God looked past their age and their childlessness and their idolatry and saw their faith.


By faith Abraham, when called to go to a place he would later receive as his inheritance, obeyed and went, even though he did not know where he was going. (Hebrews 11:8 NIV)


And by faith even Sarah, who was past childbearing age, was enabled to bear children because she considered Him faithful who had made the promise. (Hebrews 11:11 NIV)


So Abram obeyed God and followed Him to the strange land of Canaan, and all his troubles disappeared and he lived happily ever after, right? Nope. They experienced famine. They experienced separation from their family. And they experienced the hardest thing of all: waiting. It was 25 years from the giving of the promise to the birth of Isaac. By then, Abraham was 100 and Sarah was 90!

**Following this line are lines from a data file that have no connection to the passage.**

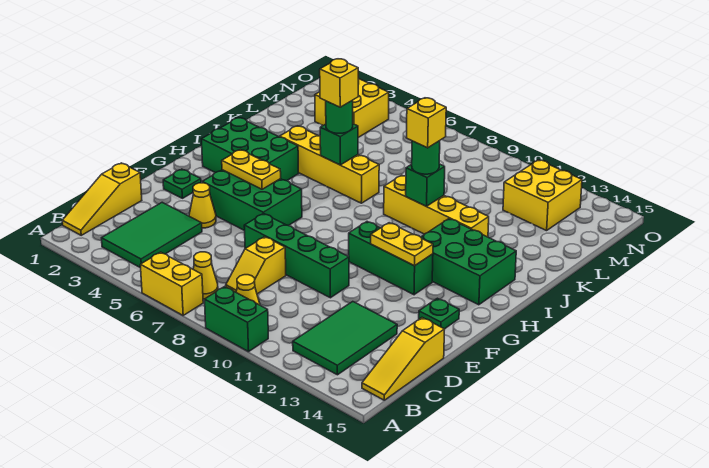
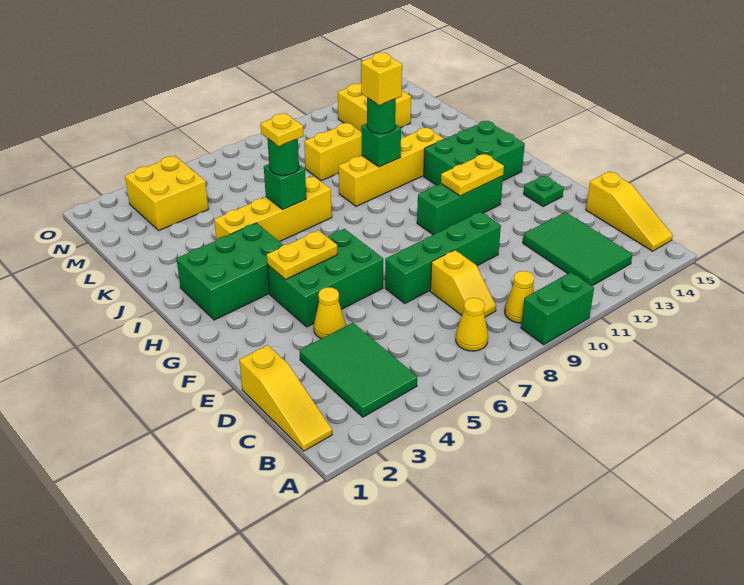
yellow 1x2 brick [140,252,203,315] -> yellow 1x2 brick moved to [304,123,362,181]
green 1x1 plate [163,169,201,198] -> none
yellow 1x1 brick [320,59,358,107] -> yellow 1x1 plate [261,113,304,146]

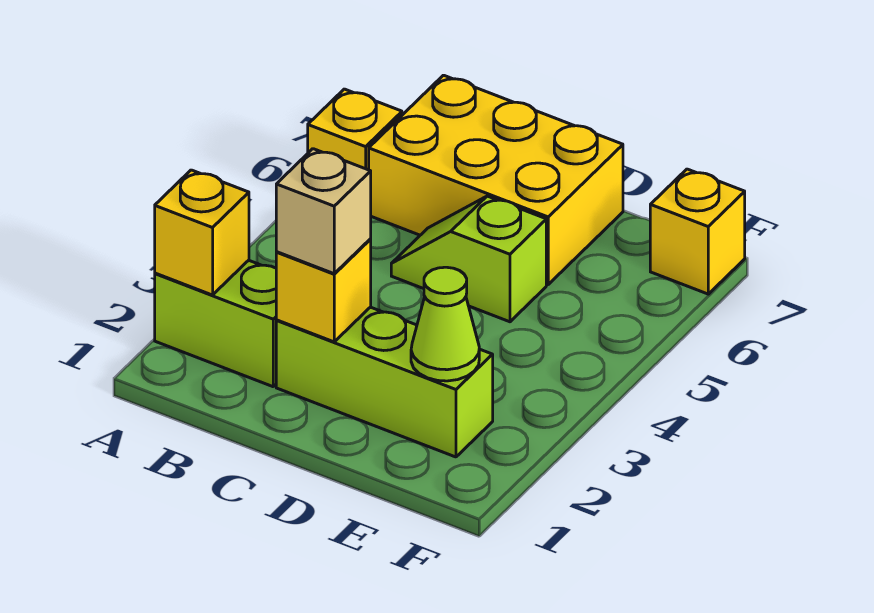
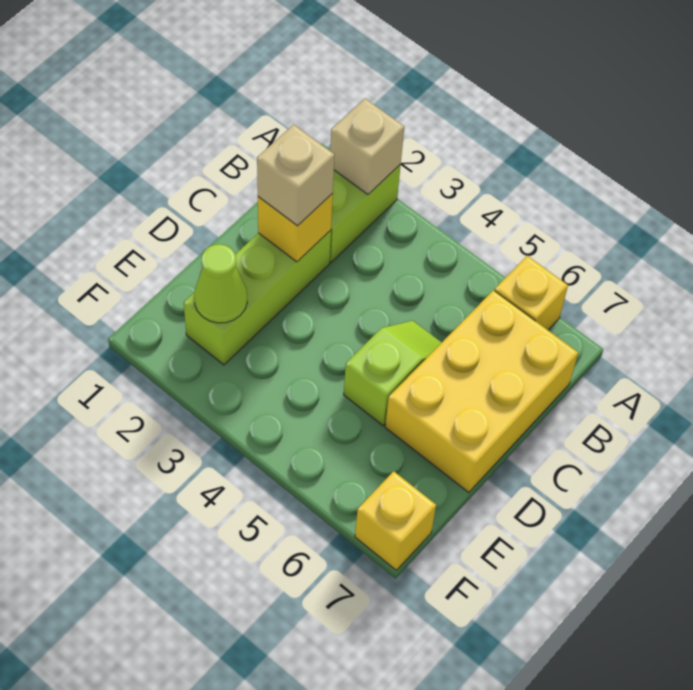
yellow 1x1 brick [155,170,249,295] -> tan 1x1 brick [330,99,404,194]

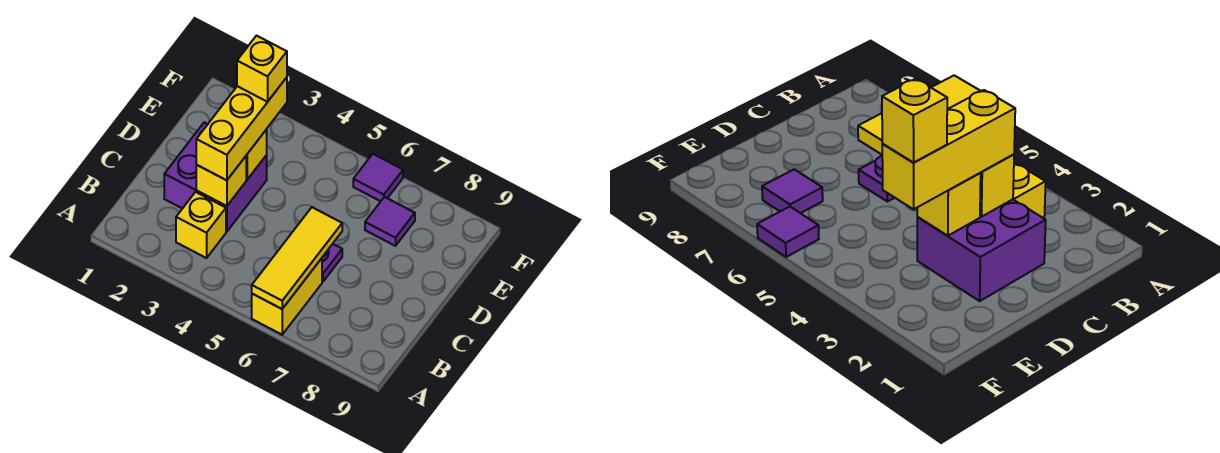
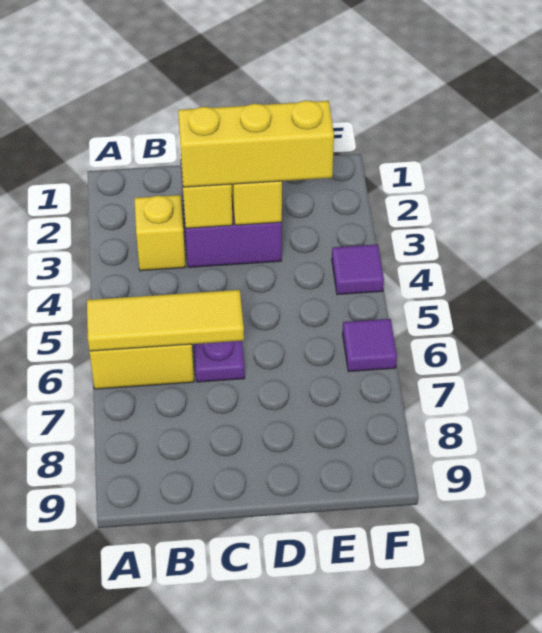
yellow 1x1 brick [237,36,287,102] -> none
purple 1x1 tile [365,197,415,246] -> purple 1x1 tile moved to [332,244,384,295]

Romans 4:18-21 gives us insight into how Abraham and Sarah handled the waiting:


Against all hope, Abraham in hope believed and so became the father of many nations, just as it had been said to him, “So shall your offspring be.” Without weakening in his faith, he faced the fact that his body was as good as dead—since he was about a hundred years old—and that Sarah’s womb was also dead. Yet he did not waver through unbelief regarding the promise of God, but was strengthened in his faith and gave glory to God, being fully persuaded that God had power to do what he had promised.


Abraham and Sarah saw what God did in their lives over time, and were fully persuaded God was able to do what He promised. Was their faith perfect? No. At one point they tried to take it all into their own hands and give Abraham a son through Sarah's maid, Hagar. At another point, Sarah laughed at the idea she would have the joy of bearing a son at such an old age. But they held on to their faith and they held on to God.


To be sure His new nation would be founded on rock-solid faith, God tested Abraham one more time when He called him to take his then 13-year-old son, Isaac, to Mount Moriah and sacrifice him there. His son, whom he loved most of all. The very promise of God put to an end. It seemed to be an impossible choice. But God was not looking for Abraham's sacrifice. He was looking for his surrender.


And so when the moment came when Abraham was about to carry out the sacrifice, God stopped him and provided a ram as a substitute. This points to Jesus! You see, Mount Moriah is the site where Jerusalem was founded. And the place of the sacrifice of the ram in place of Isaac became the place of the sacrifice of the Son of God in place of you and me.


Through Abraham, God builds a nation to reveal Himself to His world, and to point to the redemption He has planned. Abraham's Lower Story is a major piece of the Upper Story of redemption. And your story and my story align with God's great redemption story as we align our lives with Jesus and His purposes. Like Abraham, we can put all our hope and trust in the God of the Bible and His Son, Jesus Christ. To God be the glory!